Argentina’s next president is Javier Milei, after the right-wing libertarian economist defeated Peronist Finance Minister Sergio Massa by an 11.4% margin.
Milei received 55.7% of the vote compared to Massa’s 44.3%, with over 99% of results counted as of Monday morning. Null and blank votes (3% of total) were not included in the final tally.
The former television host won 20 of 23 of Argentina’s provinces, in addition to carrying 57% of the vote in the capital district of Buenos Aires. He will assume office on December 10, on the 40th anniversary of the end of Argentina’s military dictatorship.
Milei inherits an economy in crisis, with annual inflation of almost 150% in 2023. Argentina owes over $40 billion to the International Monetary Fund, the highest such figure of any country in the world.
The president-elect has pledged to drastically overhaul Argentina’s federalist system after the Peronist governments of Alberto Fernández, who’s been president since 2010, and Cristina Fernández de Kirchner, the current vice president and president from 2007 to 2015.
In addition to his flagship campaign pledge of replacing Argentina’s peso with the U.S. dollar, Milei has promised to eliminate numerous state agencies and welfare programs.
“Enough of the impoverishing power of the caste,” Milei said in his victory speech on Sunday evening. “Today we once again embrace the model of liberty, to once again become a world power.”
Some analysts disagree on the likely impact of Milei’s presidency, noting the candidate’s lack of public service experience may limit his governing effectiveness. He was first elected to public office in 2021, with a seat in Congress.
“The problems [in Argentina] have become so deep and complex and intertwined that they’re not easily solvable, even if they’re easily identifiable,” Benjamin Gedan, Director of the Argentina Project at the D.C-based Wilson Center, an independent think tank, said Sunday.
Milei may need the support of the center-right if he hopes to govern effectively; he recently secure endorsements of Mauricio Macri, non-Peronist former president from 2015 to 2019, as well as Patricia Bullrich, the center-right coalition’s presidential candidate who placed behind Massa in October’s first round election.
Argentina Under Milei
As president, Milei is widely expected to attempt to drastically reduce Argentina’s trade and diplomatic ties to China, which have grown considerably under recent administrations, both Peronist and opposition.
“We will not make deals with communists,” Milei said in an interview with Bloomberg in August.
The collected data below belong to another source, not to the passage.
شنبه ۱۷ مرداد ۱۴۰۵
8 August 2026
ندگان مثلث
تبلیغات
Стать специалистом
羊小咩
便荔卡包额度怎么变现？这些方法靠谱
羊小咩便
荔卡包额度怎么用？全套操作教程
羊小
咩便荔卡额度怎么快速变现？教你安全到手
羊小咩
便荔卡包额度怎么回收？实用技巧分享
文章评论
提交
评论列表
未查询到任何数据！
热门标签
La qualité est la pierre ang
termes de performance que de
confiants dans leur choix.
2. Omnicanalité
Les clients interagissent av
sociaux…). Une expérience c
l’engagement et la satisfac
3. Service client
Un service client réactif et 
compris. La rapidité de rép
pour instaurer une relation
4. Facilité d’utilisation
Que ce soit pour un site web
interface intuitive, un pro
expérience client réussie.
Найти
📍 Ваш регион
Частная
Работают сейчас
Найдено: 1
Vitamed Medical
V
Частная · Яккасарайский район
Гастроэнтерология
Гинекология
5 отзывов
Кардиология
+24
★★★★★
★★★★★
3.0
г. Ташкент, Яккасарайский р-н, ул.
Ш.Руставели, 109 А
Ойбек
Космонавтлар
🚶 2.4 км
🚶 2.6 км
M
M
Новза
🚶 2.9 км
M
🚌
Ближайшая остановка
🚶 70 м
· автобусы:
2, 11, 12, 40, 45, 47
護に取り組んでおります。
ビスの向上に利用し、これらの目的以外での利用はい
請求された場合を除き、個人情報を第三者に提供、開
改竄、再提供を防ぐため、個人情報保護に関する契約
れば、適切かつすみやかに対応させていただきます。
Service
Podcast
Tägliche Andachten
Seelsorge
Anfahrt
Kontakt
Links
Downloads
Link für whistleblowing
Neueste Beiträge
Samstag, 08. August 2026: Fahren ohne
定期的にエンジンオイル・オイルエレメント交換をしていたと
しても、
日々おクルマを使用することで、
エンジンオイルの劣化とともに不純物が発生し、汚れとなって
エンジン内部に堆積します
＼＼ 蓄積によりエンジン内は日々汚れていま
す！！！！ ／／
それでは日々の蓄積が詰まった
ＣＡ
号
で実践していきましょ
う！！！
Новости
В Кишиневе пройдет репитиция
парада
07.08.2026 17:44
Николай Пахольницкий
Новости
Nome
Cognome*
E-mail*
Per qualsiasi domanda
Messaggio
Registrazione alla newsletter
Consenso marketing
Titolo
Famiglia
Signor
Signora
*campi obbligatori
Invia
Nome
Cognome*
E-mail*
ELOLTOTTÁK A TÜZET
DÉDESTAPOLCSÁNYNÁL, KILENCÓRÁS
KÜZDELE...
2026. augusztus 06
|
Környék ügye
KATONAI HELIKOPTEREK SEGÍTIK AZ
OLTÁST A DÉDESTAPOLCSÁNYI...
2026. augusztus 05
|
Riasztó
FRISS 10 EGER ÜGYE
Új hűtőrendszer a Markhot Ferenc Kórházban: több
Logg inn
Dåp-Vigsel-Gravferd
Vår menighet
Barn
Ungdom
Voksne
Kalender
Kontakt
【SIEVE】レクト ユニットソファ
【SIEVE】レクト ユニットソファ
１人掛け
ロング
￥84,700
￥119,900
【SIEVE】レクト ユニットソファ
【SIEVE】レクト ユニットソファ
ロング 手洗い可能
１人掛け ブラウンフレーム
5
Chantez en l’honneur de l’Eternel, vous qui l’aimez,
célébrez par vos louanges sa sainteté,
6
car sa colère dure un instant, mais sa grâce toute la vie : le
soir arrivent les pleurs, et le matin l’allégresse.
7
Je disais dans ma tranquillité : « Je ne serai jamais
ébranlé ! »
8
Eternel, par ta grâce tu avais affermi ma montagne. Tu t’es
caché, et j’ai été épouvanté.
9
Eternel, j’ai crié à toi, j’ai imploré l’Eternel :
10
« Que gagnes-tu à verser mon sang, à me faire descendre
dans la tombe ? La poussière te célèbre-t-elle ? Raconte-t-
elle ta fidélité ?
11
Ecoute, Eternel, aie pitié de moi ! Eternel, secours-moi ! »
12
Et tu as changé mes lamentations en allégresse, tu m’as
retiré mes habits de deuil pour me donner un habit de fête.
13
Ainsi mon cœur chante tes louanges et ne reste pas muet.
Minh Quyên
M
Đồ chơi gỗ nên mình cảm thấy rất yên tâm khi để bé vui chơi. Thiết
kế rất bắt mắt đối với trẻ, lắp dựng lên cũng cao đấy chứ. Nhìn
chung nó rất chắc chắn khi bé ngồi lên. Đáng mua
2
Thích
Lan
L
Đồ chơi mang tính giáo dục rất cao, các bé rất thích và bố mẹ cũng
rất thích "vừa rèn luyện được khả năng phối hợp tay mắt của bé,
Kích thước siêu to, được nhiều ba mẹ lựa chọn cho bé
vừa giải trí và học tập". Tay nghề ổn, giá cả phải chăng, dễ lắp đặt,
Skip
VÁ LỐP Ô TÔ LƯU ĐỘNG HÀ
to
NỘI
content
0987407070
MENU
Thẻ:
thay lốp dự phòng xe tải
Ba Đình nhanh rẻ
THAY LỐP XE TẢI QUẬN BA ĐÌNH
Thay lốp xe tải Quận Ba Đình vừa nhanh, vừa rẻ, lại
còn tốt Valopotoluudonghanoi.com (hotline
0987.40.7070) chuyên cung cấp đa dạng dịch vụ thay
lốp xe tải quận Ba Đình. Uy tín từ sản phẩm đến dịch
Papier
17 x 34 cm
China was Argentina’s second largest trading partner in 2021, according to the Organization of Economic Complexity, behind Brazil and ahead of the United States.
As Finance Minister, Sergio Massa was noted for his willingness to improve ties with China; he made a high-profile official visit to Beijing in May, and in October secured a currency swap agreement with the Chinese government worth $6.5 billion.
Milei’s victory comes amid a wave of anti-incumbency sentiment throughout Latin America. With the exception of Paraguay’s elections in 2019 and 2023, incumbent parties have lost twenty consecutive presidential elections in Latin America in the past five years, now including Milei’s win in Argentina.